It's Beginning to Look A Lot Like Fun*Run Time

It's ALREADY that time of year again: The ADAPT Fun*Run for Disability Rights is April 22nd 2012. Maryland's fundraising goal is $8,000 this year. Yes, that's right, $8,000

Donate $1! Donate $10! Donate $100! Donate $1,000! JUST DONATE so we can FREE OUR PEOPLE! I thank you very much for your support!

Wednesday, June 25, 2008

Powerchair: A Very Dichotomous Piece of Equipment

I was just writing an email to someone that ended up taking on a life of it's own. They tend to do that a lot... Here's part of it.

Here are all the reasons I hate my powerchair (linked to accompanying previous posts where applicable):

People in wheelchairs get fat, and I can't get fat. That's been made perfectly clear by quite a few people including my own mother.

If I don't walk I won't be able to walk, plain and simple (see post linked to above). Then there's a very good chance that I'll need a PCA, and it's not bad that people have them, it's just that I imagine going from never needing one to needing one would be quite an adjustment. I've learned too much by hanging around here so much. I've learned that full time chair users have to worry about pressure sores and have a much higher likelihood of osteoporosis. I refuse to break bones by accident. Pretty scared of breaking my hip. It hurt enough the first time (on purpose). Not looking for a repeat. It's the worse pain I've ever felt in my life and I have a crazy high tolerance.

I've been told to take it to the main part of campus and then dump it somewhere and walk. Like I didn't already know that. In case you don't know, scooters have keys, powerchairs just have buttons. I can't figure out somewhere where I won't be paranoid someone will steal it, and for that matter, break it more then I already have. I suck at steering. Insurance won't pay for 2 chairs in one year, so when I finally order the power assist, this one better last.

Where I generally eat lunch is on the second floor of the building it's in. It's a bitch to get up there with the chair. I go up there for lunch about 3 days a week and I have standing fri night dinner plans there. If I drive the chair to the main campus and then am in essence chained to it (cause someone will steal it) I won't go up there ever. Who wants to eat alone all the time, and people will actually miss me. I also need my 2hr lunches there. They're 2 hours during the day where I can decompress when I'm very stressed. But the chair is huge and it's tight to get it in there, and again, I steer like crap. That and the building is old and the only way to get it up there is by using the service elevator. It makes me feel like I'm a second class citizen. I can't even say anything cause I know enough about the ADA and the rehabilitation act to know it's still legal. That infuriates me. I just can't bring myself to do it that often. I do it once in a blue moon. I'm better then that. I'm a whole person and I'll take the stairs thank you.

If I sit too much cause I'm chained to it my back will kill me and after about 6 or 7 weeks I'll have trouble standing in the shower. Back to point number 2.

And my very latest reason: A full time wheeler asked me the other day what the big deal is? What's so great about walking anyway? Well people who walk are smarter of course. I picked that up in preschool but I've never been able to express it so succinctly before. And no one will be my friend if I use the powerchair everyday because they'll think I'm stupid. That took a lot to get over and I was 18 when I decided that.

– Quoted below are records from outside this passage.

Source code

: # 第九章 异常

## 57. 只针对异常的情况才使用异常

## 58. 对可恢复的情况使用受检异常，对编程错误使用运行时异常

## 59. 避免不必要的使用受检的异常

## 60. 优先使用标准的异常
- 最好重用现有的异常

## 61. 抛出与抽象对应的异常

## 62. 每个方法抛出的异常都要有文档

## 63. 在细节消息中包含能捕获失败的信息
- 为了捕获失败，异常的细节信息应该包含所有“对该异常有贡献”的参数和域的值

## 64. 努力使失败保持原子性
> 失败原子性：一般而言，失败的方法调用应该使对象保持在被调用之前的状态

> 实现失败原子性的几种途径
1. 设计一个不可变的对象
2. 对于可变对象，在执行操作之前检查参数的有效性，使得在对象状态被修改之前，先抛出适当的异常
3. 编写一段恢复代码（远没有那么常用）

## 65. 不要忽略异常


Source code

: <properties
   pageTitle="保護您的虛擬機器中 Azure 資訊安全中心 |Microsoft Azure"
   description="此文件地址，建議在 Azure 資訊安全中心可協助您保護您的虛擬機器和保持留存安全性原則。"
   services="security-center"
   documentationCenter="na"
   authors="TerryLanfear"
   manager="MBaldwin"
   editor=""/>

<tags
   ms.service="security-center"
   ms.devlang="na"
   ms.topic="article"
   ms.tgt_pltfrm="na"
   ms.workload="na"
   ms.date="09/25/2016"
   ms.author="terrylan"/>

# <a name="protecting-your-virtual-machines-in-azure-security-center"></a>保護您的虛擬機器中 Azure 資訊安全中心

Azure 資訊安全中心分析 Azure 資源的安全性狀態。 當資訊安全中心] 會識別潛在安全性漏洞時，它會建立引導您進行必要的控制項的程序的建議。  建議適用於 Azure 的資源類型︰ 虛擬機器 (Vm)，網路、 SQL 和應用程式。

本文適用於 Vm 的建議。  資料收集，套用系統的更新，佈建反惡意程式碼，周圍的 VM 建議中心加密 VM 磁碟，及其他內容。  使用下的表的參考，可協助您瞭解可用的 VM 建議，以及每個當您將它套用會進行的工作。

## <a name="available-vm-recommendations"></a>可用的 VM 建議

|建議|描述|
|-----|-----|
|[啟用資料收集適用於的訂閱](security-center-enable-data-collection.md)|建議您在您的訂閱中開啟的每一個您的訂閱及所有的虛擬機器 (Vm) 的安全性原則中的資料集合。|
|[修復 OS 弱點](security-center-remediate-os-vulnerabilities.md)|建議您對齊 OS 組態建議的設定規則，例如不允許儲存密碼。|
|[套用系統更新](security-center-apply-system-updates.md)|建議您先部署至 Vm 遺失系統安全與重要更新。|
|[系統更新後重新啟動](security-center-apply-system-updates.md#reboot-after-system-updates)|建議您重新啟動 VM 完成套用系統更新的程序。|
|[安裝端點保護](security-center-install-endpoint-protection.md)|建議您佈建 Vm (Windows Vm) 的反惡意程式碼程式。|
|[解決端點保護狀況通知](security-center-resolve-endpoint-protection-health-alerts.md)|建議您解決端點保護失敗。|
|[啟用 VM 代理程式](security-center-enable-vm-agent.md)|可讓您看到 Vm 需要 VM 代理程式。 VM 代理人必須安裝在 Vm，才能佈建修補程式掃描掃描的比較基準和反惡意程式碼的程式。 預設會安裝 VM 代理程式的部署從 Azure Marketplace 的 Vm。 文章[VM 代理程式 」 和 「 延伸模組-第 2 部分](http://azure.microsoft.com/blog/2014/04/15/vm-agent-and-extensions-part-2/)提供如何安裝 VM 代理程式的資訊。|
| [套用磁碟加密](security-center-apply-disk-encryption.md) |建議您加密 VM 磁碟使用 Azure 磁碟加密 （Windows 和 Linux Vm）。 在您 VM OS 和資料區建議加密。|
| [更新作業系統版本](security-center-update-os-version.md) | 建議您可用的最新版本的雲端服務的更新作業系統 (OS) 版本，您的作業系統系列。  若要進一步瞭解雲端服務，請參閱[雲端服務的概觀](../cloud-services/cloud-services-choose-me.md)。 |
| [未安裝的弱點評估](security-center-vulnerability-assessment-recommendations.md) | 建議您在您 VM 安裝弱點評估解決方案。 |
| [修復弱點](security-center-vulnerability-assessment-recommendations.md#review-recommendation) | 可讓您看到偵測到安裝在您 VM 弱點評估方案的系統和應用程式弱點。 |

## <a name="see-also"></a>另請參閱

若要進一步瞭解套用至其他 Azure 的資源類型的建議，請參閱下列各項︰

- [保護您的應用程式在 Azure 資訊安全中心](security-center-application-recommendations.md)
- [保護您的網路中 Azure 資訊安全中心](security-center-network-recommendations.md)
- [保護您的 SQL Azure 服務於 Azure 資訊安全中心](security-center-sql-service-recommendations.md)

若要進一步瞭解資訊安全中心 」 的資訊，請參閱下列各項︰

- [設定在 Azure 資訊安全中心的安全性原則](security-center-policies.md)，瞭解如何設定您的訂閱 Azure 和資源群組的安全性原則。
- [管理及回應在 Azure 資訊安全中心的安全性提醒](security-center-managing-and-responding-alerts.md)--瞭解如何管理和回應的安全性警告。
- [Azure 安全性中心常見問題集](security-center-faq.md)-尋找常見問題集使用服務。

After all these weeks trying to get to the bottom of this, I don't think this is everything. I think there's a lot more somewhere that I haven't figured out yet, because very simply, I am a second class citizen. Helmes really speaks to me. So yes, being able to get to the mall all by myself, or to a meeting I had a week and a half ago, or being able to help a friend without having to wait for my mom to drive me or without spending forever waiting for a cab is AWESOME. People think of developmental milestones in terms of little children, but that's a big one. I just pulled out my notes from class. Why isn't just simple "independence" on Havenghurst's list of developmental milestones you need to pass in moving from an adolescent to an adult? He's got emotional & financial independence on the list, but not self-determination--to be able to decide what you want, when you want it, and what you need to do to get it. It's a freedom most AB adults take for granted. Unless you're born with CP or down syndrome or have it snatched away from you in a second when you have a stroke at 65 and no one will let you out of a nursing home. Now I'm on a tangent, but I'm angry at this point. Second-class citizen. No one thinks to study anyone with a disability before they come up with these things. We don't take self-determination for granted ever, and as I said in this post, in instances where I can do something with the chair that I could never do without it, I will always feel empowered. But at the same time it's also a very oppressive piece of equipment. Sometimes being able to take the stairs instead of the service elevator, or walking to class, is just as empowering. Because I can do that myself without the chair and without the hassle it can cause me. I guess that's the 7th reason I was looking for.